Chance Brawley was sentenced Wednesday to 30 days in the Ravalli County Detention Center for the negligent homicide of Bo Storms, avoiding a 20-year Montana State Prison commitment primarily because of the recommendation of the Storms family.

Brawley also received a six-year deferred sentence, was ordered to pay a $5,000 fine to the Ravalli County DUI Task Force and $2,507 in restitution to the victim's family. He was also ordered to serve 100 hours or more in community service, most likely in the form of public speaking engagements, and to repay public defender fees.

Brawley, a three-time high school state wrestling champion, told the court that he was ready to accept the sentence that the judge gave him.

“I want to say how sorry I am to Bo Storms' family and to the family of every one else who was injured,” Brawley said. “Everyday I think about the wreck, and every day I wish I could go back and change it.”

District Court Judge James Haynes told Brawley that while he will still have his freedom and liberty and ability to go on with his life, he has little room for mistakes.

“Each one of us stumbles along the way, but my caution is this: In a deferred sentence if you stumble you could be facing 20 years,” Haynes said. “You face 20 years if you don't toe the line, I'm confident that you can, but you need to know the downside of the sentence you asked for.”

“You have the potential to be a good teacher and a good coach.” Haynes continued. “You have the potential to be a good role model. If you get diverted you won't find me very tolerant of excuses.”

Deputy County Attorney William Fulbright argued that a Montana State Prison or a Montana Department of Corrections commitment would be unacceptable routes for Brawley's sentence because of his age, lack of criminal history and recommendations of the victim's

family. The state did, however, argue for 30 days in county jail. “In a case where a young man lost his life I don't think it's appropriate to just walk out of the court room,” Fulbright said.

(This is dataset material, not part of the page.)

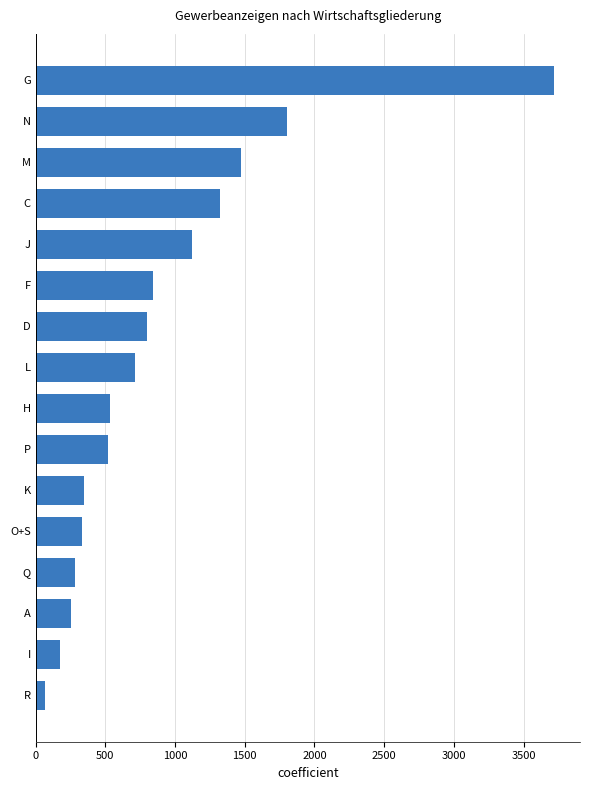

What is the minimum value shown in the chart?

65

In addition to county jail time the state argued for a six-year deferred sentence or 10 to 15 years suspended.

“I realize the defense is looking for a deferred sentence, but it's my job to keep Bo Storms in mind,” he said. “In six years Bo Storms won't get another chance.”

Sasha Brownlee, one of Brawley's defense attorneys, argued simply for the six-year deferment.

“Thirty days in jail is not appropriate considering the family of Bo Storms doesn't want to see these young men in jail,” she said.

Christopher Baecht, a

codefendant in this case, will be sentenced on July 20.

Michael Montgomery, part of Brawley's defense team, said Brawley will always be affected by the wreck that caused the death of Storms.

“From what we know about Chance, at the end of six years, this is not going to end for him,” he said. “He will suffer for the rest of his life for his actions.”

Brawley will most likely continue to speak at area schools and in local substance-abuse classes. Brawley approached Daniel Sybrant, superintendent of Corvallis schools, to see if he could speak to students before the end of the school year.

“He called me to do some work in the schools and I told him about the Your Choice Program,” Sybrant said. “I didn't think he'd take the chance, because it's scary to speak in front of your peers.”

Sybrant testified at the sentencing that Brawley would be a good candidate for a deferred sentence, because he does want to be a teacher and coach and with a felony on his record that wouldn't be possible.

“I'm here today because I believe in Chance Brawley - I believe he can rebound from this,” Sybrant said.

Brawley's former wrestling coach and teacher, Jeff Nagel, testified that Brawley could use this experience to become a better coach and teacher.

“Tragedies can lead to experiences that can change a person positively,” Nagel said.